* [EXERCISE]: Pull every line holding the word "upload" out of the data and copy it.

(Saved data entries)
Content starts

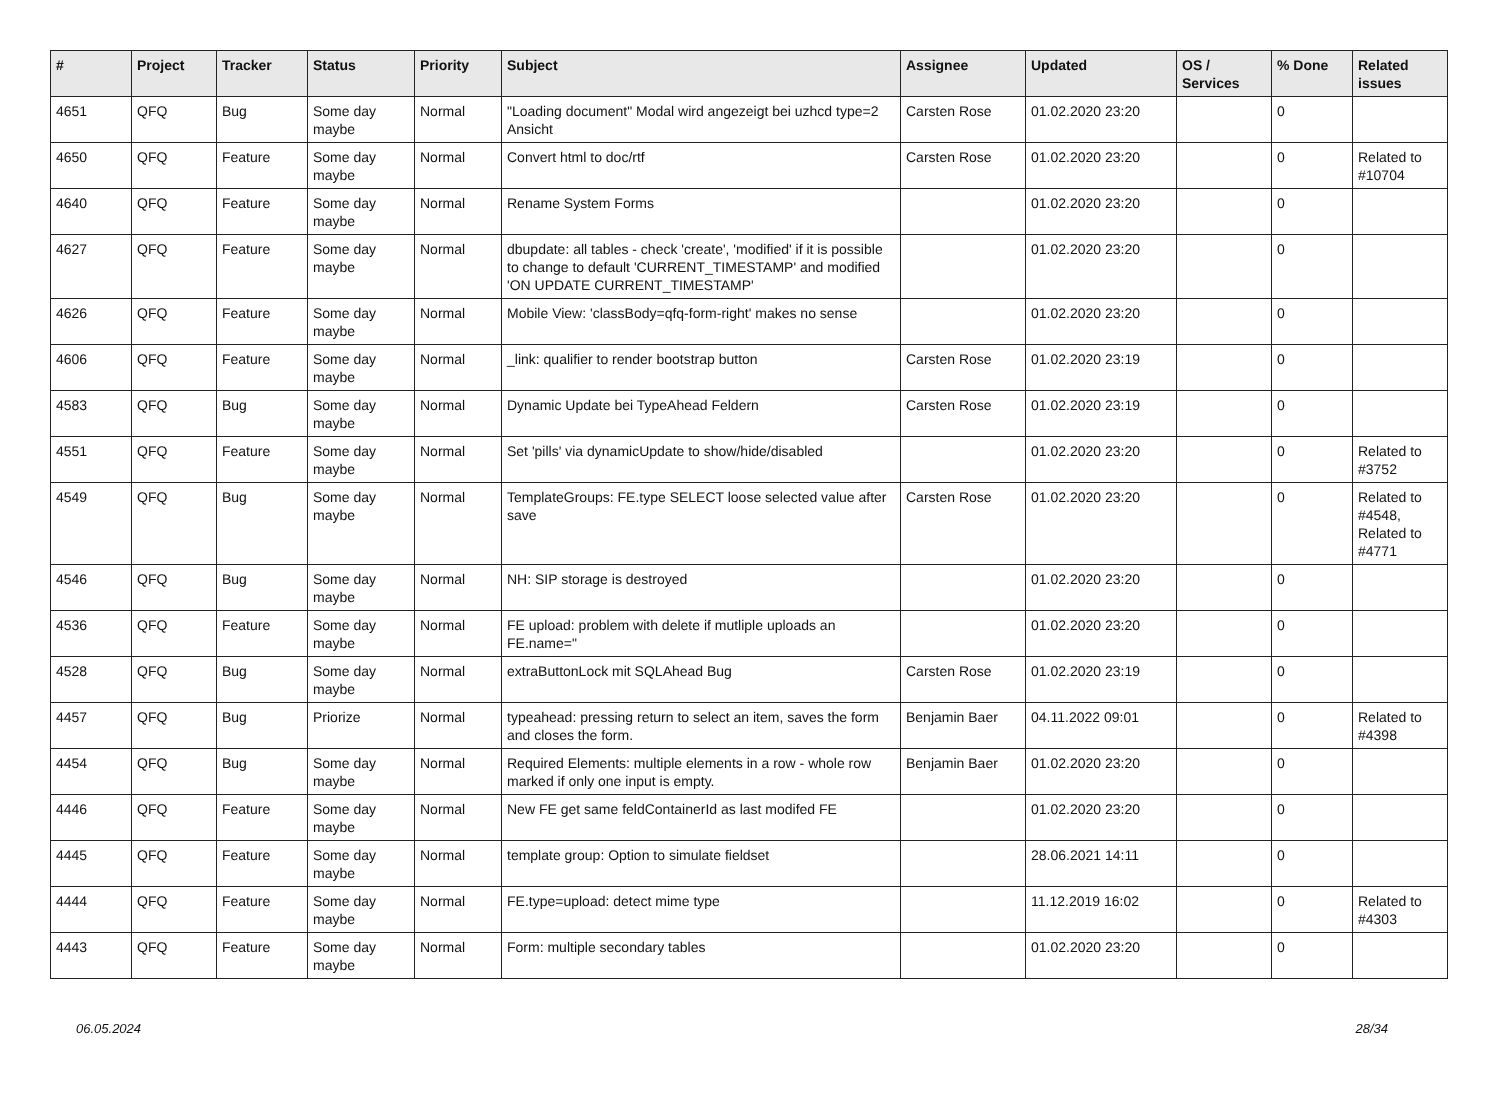| # | Project | Tracker | Status | Priority | Subject | Assignee | Updated | OS / Services | % Done | Related issues |
| --- | --- | --- | --- | --- | --- | --- | --- | --- | --- | --- |
| 4651 | QFQ | Bug | Some day maybe | Normal | "Loading document" Modal wird angezeigt bei uzhcd type=2 Ansicht | Carsten Rose | 01.02.2020 23:20 | | 0 | |
| 4650 | QFQ | Feature | Some day maybe | Normal | Convert html to doc/rtf | Carsten Rose | 01.02.2020 23:20 | | 0 | Related to #10704 |
| 4640 | QFQ | Feature | Some day maybe | Normal | Rename System Forms | | 01.02.2020 23:20 | | 0 | |
| 4627 | QFQ | Feature | Some day maybe | Normal | dbupdate: all tables - check 'create', 'modified' if it is possible to change to default 'CURRENT_TIMESTAMP' and modified 'ON UPDATE CURRENT_TIMESTAMP' | | 01.02.2020 23:20 | | 0 | |
| 4626 | QFQ | Feature | Some day maybe | Normal | Mobile View: 'classBody=qfq-form-right' makes no sense | | 01.02.2020 23:20 | | 0 | |
| 4606 | QFQ | Feature | Some day maybe | Normal | _link: qualifier to render bootstrap button | Carsten Rose | 01.02.2020 23:19 | | 0 | |
| 4583 | QFQ | Bug | Some day maybe | Normal | Dynamic Update bei TypeAhead Feldern | Carsten Rose | 01.02.2020 23:19 | | 0 | |
| 4551 | QFQ | Feature | Some day maybe | Normal | Set 'pills' via dynamicUpdate to show/hide/disabled | | 01.02.2020 23:20 | | 0 | Related to #3752 |
| 4549 | QFQ | Bug | Some day maybe | Normal | TemplateGroups: FE.type SELECT loose selected value after save | Carsten Rose | 01.02.2020 23:20 | | 0 | Related to #4548, Related to #4771 |
| 4546 | QFQ | Bug | Some day maybe | Normal | NH: SIP storage is destroyed | | 01.02.2020 23:20 | | 0 | |
| 4536 | QFQ | Feature | Some day maybe | Normal | FE upload: problem with delete if mutliple uploads an FE.name=" | | 01.02.2020 23:20 | | 0 | |
| 4528 | QFQ | Bug | Some day maybe | Normal | extraButtonLock mit SQLAhead Bug | Carsten Rose | 01.02.2020 23:19 | | 0 | |
| 4457 | QFQ | Bug | Priorize | Normal | typeahead: pressing return to select an item, saves the form and closes the form. | Benjamin Baer | 04.11.2022 09:01 | | 0 | Related to #4398 |
| 4454 | QFQ | Bug | Some day maybe | Normal | Required Elements: multiple elements in a row - whole row marked if only one input is empty. | Benjamin Baer | 01.02.2020 23:20 | | 0 | |
| 4446 | QFQ | Feature | Some day maybe | Normal | New FE get same feldContainerId as last modifed FE | | 01.02.2020 23:20 | | 0 | |
| 4445 | QFQ | Feature | Some day maybe | Normal | template group: Option to simulate fieldset | | 28.06.2021 14:11 | | 0 | |
| 4444 | QFQ | Feature | Some day maybe | Normal | FE.type=upload: detect mime type | | 11.12.2019 16:02 | | 0 | Related to #4303 |
| 4443 | QFQ | Feature | Some day maybe | Normal | Form: multiple secondary tables | | 01.02.2020 23:20 | | 0 | |
06.05.2024 28/34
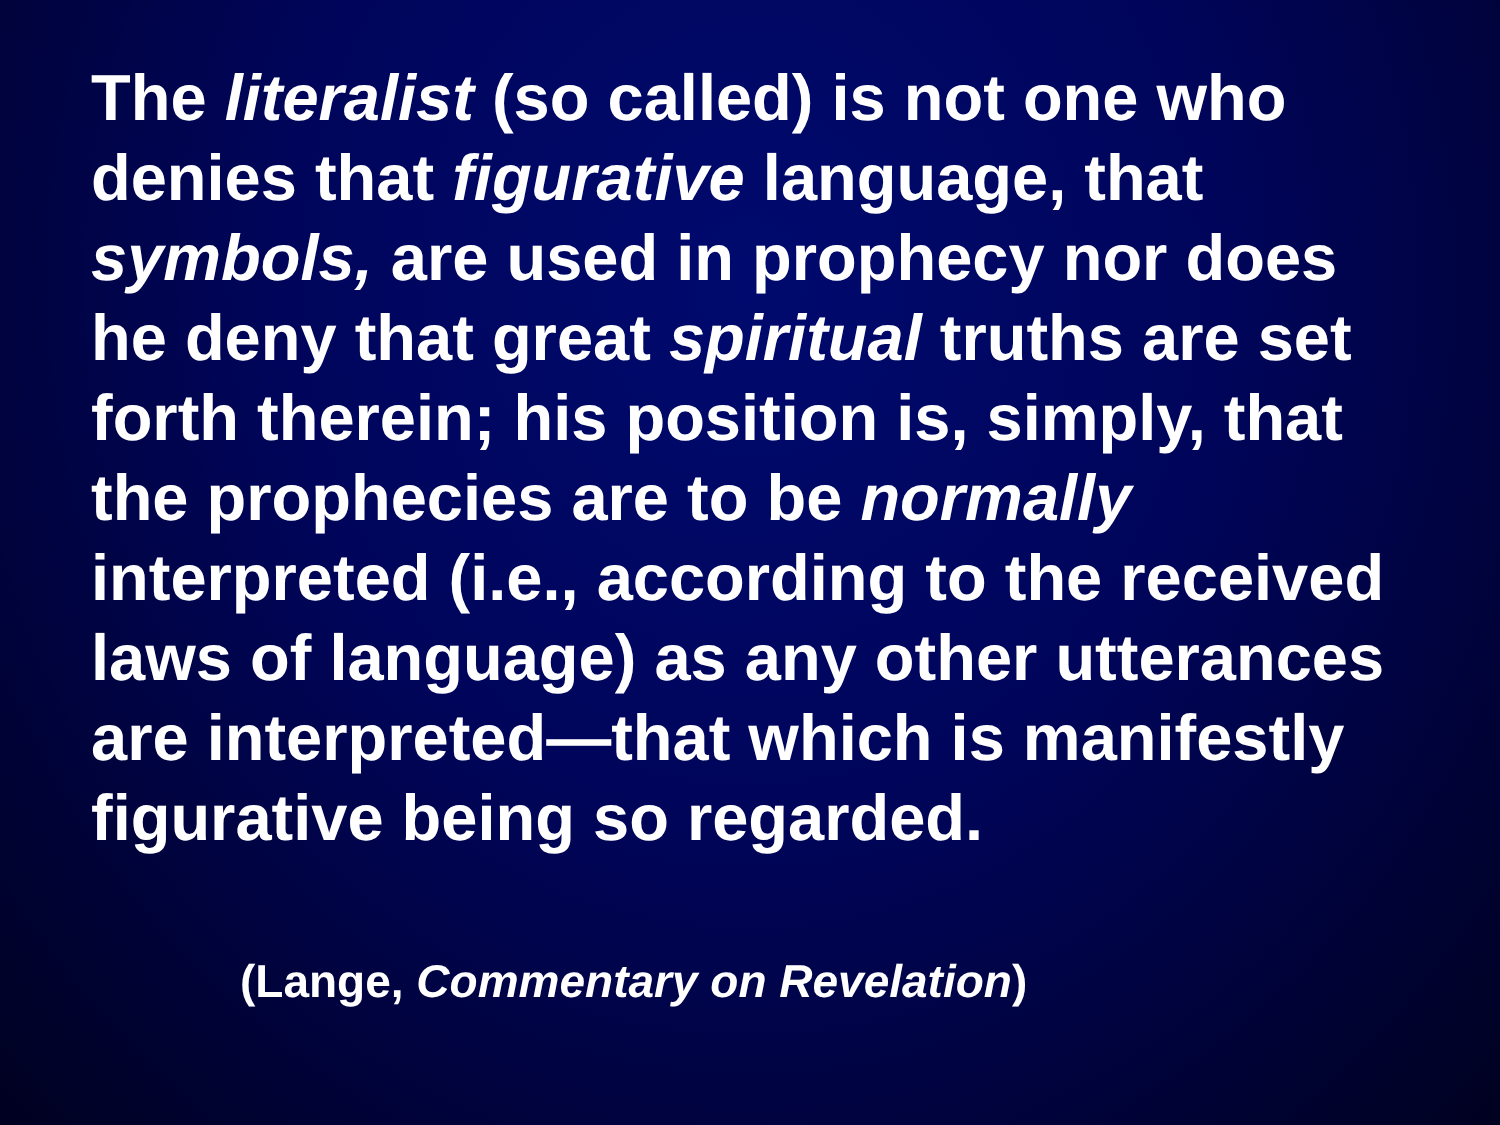The literalist (so called) is not one who denies that figurative language, that symbols, are used in prophecy nor does he deny that great spiritual truths are set forth therein; his position is, simply, that the prophecies are to be normally interpreted (i.e., according to the received laws of language) as any other utterances are interpreted—that which is manifestly figurative being so regarded.
(Lange, Commentary on Revelation)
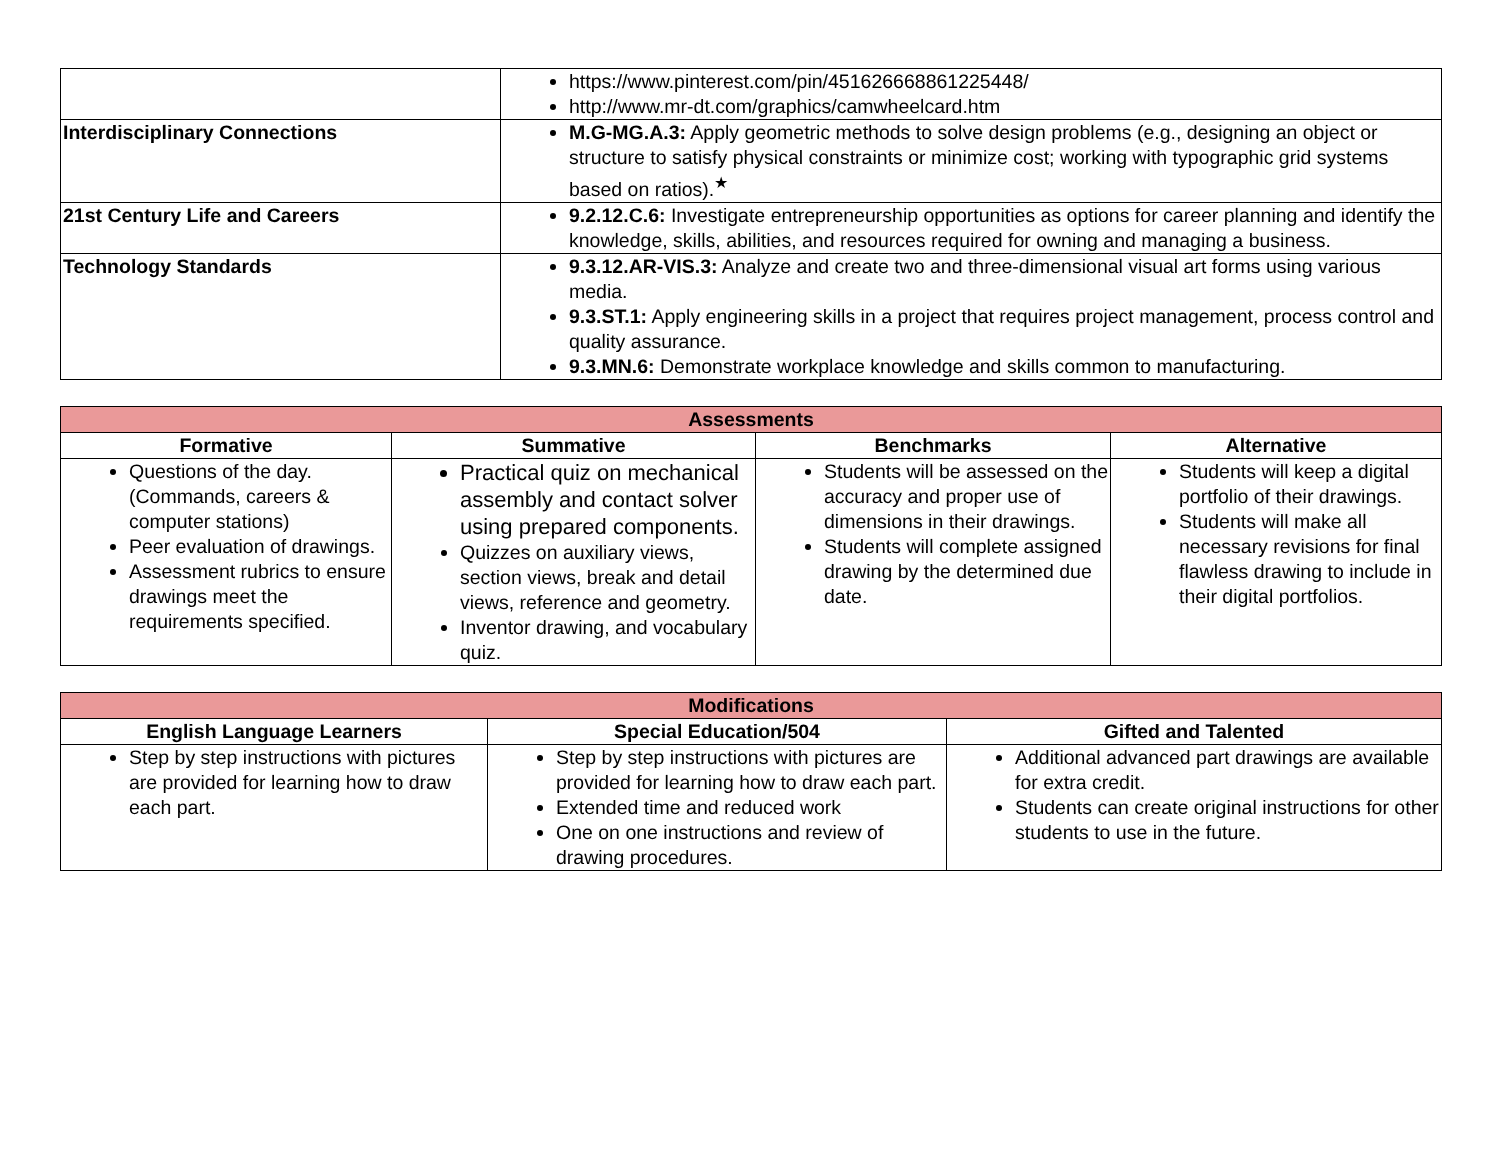| | https://www.pinterest.com/pin/451626668861225448/ http://www.mr-dt.com/graphics/camwheelcard.htm |
| Interdisciplinary Connections | M.G-MG.A.3: Apply geometric methods to solve design problems (e.g., designing an object or structure to satisfy physical constraints or minimize cost; working with typographic grid systems based on ratios).<sup>★</sup> |
| 21st Century Life and Careers | 9.2.12.C.6: Investigate entrepreneurship opportunities as options for career planning and identify the knowledge, skills, abilities, and resources required for owning and managing a business. |
| Technology Standards | 9.3.12.AR-VIS.3: Analyze and create two and three-dimensional visual art forms using various media. 9.3.ST.1: Apply engineering skills in a project that requires project management, process control and quality assurance. 9.3.MN.6: Demonstrate workplace knowledge and skills common to manufacturing. |
| Assessments | | | |
| Formative | Summative | Benchmarks | Alternative |
| Questions of the day. (Commands, careers & computer stations) Peer evaluation of drawings. Assessment rubrics to ensure drawings meet the requirements specified. | Practical quiz on mechanical assembly and contact solver using prepared components. Quizzes on auxiliary views, section views, break and detail views, reference and geometry. Inventor drawing, and vocabulary quiz. | Students will be assessed on the accuracy and proper use of dimensions in their drawings. Students will complete assigned drawing by the determined due date. | Students will keep a digital portfolio of their drawings. Students will make all necessary revisions for final flawless drawing to include in their digital portfolios. |
| Modifications | | |
| English Language Learners | Special Education/504 | Gifted and Talented |
| Step by step instructions with pictures are provided for learning how to draw each part. | Step by step instructions with pictures are provided for learning how to draw each part. Extended time and reduced work One on one instructions and review of drawing procedures. | Additional advanced part drawings are available for extra credit. Students can create original instructions for other students to use in the future. |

Content ends

* [OUTPUT OF THE EXERCISE]:
| 4536 | QFQ | Feature | Some day maybe | Normal | FE upload: problem with delete if mutliple uploads an FE.name=" | | 01.02.2020 23:20 | | 0 | |
| 4444 | QFQ | Feature | Some day maybe | Normal | FE.type=upload: detect mime type | | 11.12.2019 16:02 | | 0 | Related to #4303 |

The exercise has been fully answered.